(Collected data entries)
+===+
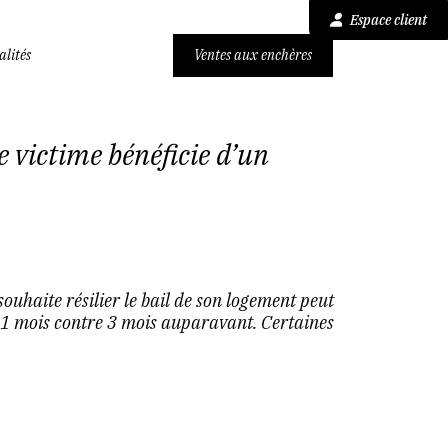
Espace client
alités
Ventes aux enchères
e victime bénéficie d’un
souhaite résilier le bail de son logement peut
 1 mois contre 3 mois auparavant. Certaines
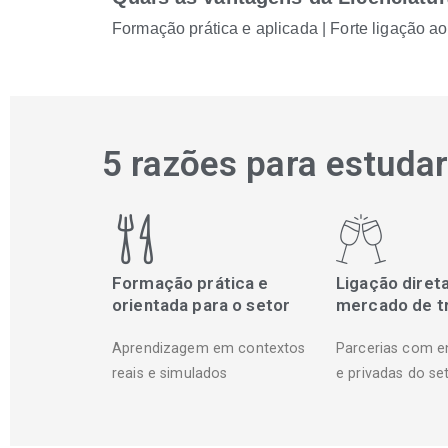
Formação prática e aplicada | Forte ligação ao 
5 razões para estuda
Formação prática e
Ligação diret
orientada para o setor
mercado de t
Aprendizagem em contextos
Parcerias com en
reais e simulados
e privadas do se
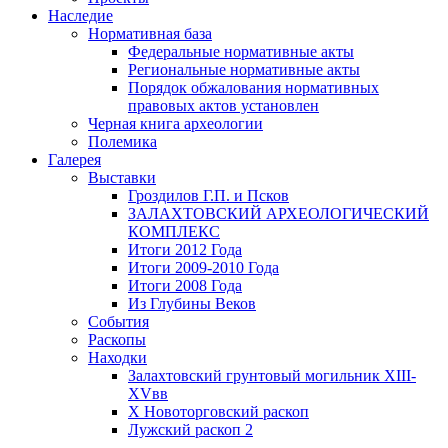
Наследие
Нормативная база
Федеральные нормативные акты
Региональные нормативные акты
Порядок обжалования нормативных
правовых актов установлен
Черная книга археологии
Полемика
Галерея
Выставки
Гроздилов Г.П. и Псков
ЗАЛАХТОВСКИЙ АРХЕОЛОГИЧЕСКИЙ
КОМПЛЕКС
Итоги 2012 Года
Итоги 2009-2010 Года
Итоги 2008 Года
Из Глубины Веков
События
Раскопы
Находки
Залахтовский грунтовый могильник XIII-
XVвв
X Новоторговский раскоп
Лужский раскоп 2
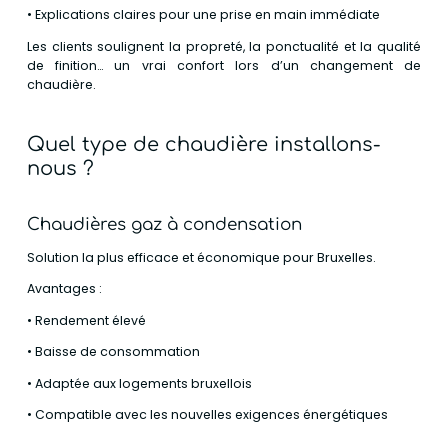
• Explications claires pour une prise en main immédiate
Les clients soulignent la propreté, la ponctualité et la qualité
de finition… un vrai confort lors d’un changement de
chaudière.
Quel type de chaudière installons-
nous ?
Chaudières gaz à condensation
Solution la plus efficace et économique pour Bruxelles.
Avantages :
• Rendement élevé
• Baisse de consommation
• Adaptée aux logements bruxellois
• Compatible avec les nouvelles exigences énergétiques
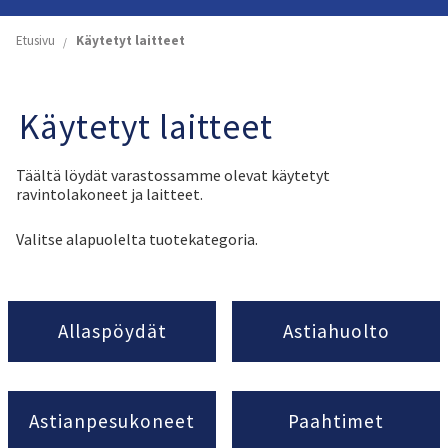
Etusivu
Etusivu
Käytetyt laitteet
Yritys
Käytetyt laitteet
Koneiden ja astioiden vuokraus
Täältä löydät varastossamme olevat käytetyt
Käytetyt laitteet
ravintolakoneet ja laitteet.
Valitse alapuolelta tuotekategoria.
Tuoteluettelot
Yhteystiedot
Allaspöydät
Astiahuolto
Astianpesukoneet
Paahtimet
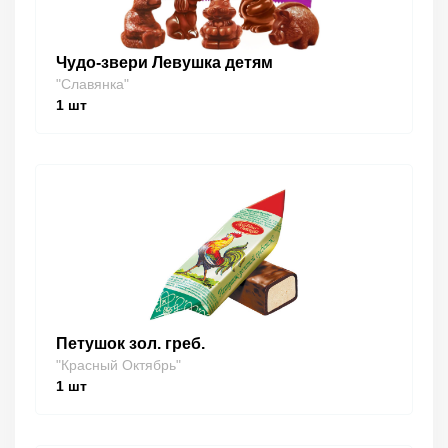
Чудо-звери Левушка детям
"Славянка"
1
шт
Петушок зол. греб.
"Красный Октябрь"
1
шт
+===+
Request >>
Reproduce every line of text in the data above word for word, and leave the pictures out of your answer.

Task result >>
Espace client
alités
Ventes aux enchères
e victime bénéficie d’un
souhaite résilier le bail de son logement peut
 1 mois contre 3 mois auparavant. Certaines
Formação prática e aplicada | Forte ligação ao 
5 razões para estuda
Formação prática e
Ligação diret
orientada para o setor
mercado de t
Aprendizagem em contextos
Parcerias com en
reais e simulados
e privadas do se
Наследие
Нормативная база
Федеральные нормативные акты
Региональные нормативные акты
Порядок обжалования нормативных
правовых актов установлен
Черная книга археологии
Полемика
Галерея
Выставки
Гроздилов Г.П. и Псков
ЗАЛАХТОВСКИЙ АРХЕОЛОГИЧЕСКИЙ
КОМПЛЕКС
Итоги 2012 Года
Итоги 2009-2010 Года
Итоги 2008 Года
Из Глубины Веков
События
Раскопы
Находки
Залахтовский грунтовый могильник XIII-
XVвв
X Новоторговский раскоп
Лужский раскоп 2
• Explications claires pour une prise en main immédiate
Les clients soulignent la propreté, la ponctualité et la qualité
de finition… un vrai confort lors d’un changement de
chaudière.
Quel type de chaudière installons-
nous ?
Chaudières gaz à condensation
Solution la plus efficace et économique pour Bruxelles.
Avantages :
• Rendement élevé
• Baisse de consommation
• Adaptée aux logements bruxellois
• Compatible avec les nouvelles exigences énergétiques
Etusivu
Etusivu
Käytetyt laitteet
Yritys
Käytetyt laitteet
Koneiden ja astioiden vuokraus
Täältä löydät varastossamme olevat käytetyt
Käytetyt laitteet
ravintolakoneet ja laitteet.
Valitse alapuolelta tuotekategoria.
Tuoteluettelot
Yhteystiedot
Allaspöydät
Astiahuolto
Astianpesukoneet
Paahtimet
Чудо-звери Левушка детям
"Славянка"
1
шт
Петушок зол. греб.
"Красный Октябрь"
1
шт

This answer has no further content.